Canon R5 and RF 15-35mm Lens Visit Cracked Eggs, Bisti/De-Na-Zin Wilderness Area

The Cracked Eggs (or Alien Egg Hatchery) rock formations about 2 miles into Bisti Badlands, De-Na-Zin Wilderness Area are an intriguing subject.

This scene called for the classic use of a wide-angle focal length. Move in close to render the foremost egg large while keeping nearly the entire hatchery and a significant amount of interesting background in the frame. This lens can go significantly wider, but 22mm seemed the right choice for the background details inclusion.

Selecting the camera height is typically a necessary consideration for landscape photography. In this case, a high position provided separation of the foreground cracked egg and the one behind it. This position also showed the number of cracked eggs vs. having foreground eggs obscuring them.

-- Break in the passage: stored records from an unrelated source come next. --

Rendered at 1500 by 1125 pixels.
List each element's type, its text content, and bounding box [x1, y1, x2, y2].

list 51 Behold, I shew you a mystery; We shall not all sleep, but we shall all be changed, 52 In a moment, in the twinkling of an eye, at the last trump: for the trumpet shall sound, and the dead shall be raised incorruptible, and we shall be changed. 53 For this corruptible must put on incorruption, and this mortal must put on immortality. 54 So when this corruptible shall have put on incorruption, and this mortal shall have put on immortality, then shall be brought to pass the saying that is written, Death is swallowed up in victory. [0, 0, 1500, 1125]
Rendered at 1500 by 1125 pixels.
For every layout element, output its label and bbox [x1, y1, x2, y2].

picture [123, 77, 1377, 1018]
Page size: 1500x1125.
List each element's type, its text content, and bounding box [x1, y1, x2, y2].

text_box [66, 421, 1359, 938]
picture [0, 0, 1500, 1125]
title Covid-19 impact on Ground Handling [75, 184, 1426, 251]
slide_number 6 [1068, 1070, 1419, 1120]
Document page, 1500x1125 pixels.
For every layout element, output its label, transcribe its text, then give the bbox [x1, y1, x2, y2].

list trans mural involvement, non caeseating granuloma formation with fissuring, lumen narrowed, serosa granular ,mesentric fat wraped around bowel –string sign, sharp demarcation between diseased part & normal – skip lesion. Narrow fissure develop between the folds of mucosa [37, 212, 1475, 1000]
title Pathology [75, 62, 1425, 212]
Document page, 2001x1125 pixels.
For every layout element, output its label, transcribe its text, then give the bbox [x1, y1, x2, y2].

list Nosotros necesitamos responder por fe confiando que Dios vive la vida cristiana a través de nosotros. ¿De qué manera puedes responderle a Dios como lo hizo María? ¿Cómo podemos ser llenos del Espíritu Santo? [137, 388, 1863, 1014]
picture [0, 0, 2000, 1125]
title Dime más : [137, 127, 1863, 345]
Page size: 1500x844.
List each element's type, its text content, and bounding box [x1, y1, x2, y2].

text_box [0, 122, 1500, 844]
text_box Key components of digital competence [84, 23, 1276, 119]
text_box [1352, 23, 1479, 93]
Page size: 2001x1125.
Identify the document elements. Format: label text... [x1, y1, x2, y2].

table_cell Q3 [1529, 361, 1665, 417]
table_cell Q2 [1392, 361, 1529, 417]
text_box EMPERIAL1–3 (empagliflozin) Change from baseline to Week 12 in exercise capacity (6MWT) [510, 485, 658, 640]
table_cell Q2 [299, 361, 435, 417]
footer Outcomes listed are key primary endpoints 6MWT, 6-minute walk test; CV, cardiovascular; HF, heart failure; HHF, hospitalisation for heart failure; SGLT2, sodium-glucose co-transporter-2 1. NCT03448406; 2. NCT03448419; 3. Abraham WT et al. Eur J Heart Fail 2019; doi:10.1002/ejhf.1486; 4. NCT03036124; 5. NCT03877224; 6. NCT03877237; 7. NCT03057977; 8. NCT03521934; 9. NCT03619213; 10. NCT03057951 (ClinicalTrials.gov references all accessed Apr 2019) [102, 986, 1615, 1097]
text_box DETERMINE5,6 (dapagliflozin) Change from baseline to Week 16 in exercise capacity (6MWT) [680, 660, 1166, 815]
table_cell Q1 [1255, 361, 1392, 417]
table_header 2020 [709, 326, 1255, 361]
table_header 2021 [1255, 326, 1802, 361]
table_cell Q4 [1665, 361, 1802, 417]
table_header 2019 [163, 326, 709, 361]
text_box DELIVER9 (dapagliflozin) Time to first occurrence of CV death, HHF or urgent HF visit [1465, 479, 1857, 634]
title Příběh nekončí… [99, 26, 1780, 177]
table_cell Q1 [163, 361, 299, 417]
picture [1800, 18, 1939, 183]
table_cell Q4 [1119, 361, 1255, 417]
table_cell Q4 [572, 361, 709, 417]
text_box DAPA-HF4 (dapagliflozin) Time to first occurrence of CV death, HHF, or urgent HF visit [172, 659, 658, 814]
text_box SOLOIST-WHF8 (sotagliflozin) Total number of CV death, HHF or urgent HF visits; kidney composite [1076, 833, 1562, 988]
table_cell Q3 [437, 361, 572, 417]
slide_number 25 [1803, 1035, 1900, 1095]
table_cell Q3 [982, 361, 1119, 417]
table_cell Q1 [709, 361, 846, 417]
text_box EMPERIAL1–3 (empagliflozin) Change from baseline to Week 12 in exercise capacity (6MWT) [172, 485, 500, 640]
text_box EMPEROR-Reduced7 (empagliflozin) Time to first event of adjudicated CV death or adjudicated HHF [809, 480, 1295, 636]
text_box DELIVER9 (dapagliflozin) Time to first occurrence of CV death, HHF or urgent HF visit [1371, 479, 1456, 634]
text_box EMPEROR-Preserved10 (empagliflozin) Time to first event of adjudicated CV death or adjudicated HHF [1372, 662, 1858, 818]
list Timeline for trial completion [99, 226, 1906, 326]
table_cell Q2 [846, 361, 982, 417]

Scouting showed that this scene would look great at sunset, and that timing was the photographic plan implemented. As is often the case, the light was best immediately before the scene went into shadows, the optimal (warmest) light only lasted for a few minutes, and the images shot before the best light are seldom seen by anyone else.

Immediately before the eggs went into shadows, I flipped the camera to vertical orientation (Cracked Eggs at Sunset) (an L-bracket makes this change fast and holds the same alignment) to capture a variation. When the eggs went into shadows (Cracked Eggs in Sunset Shade, they were evenly illuminated, and the glowing canyon walls in the background remained attractive.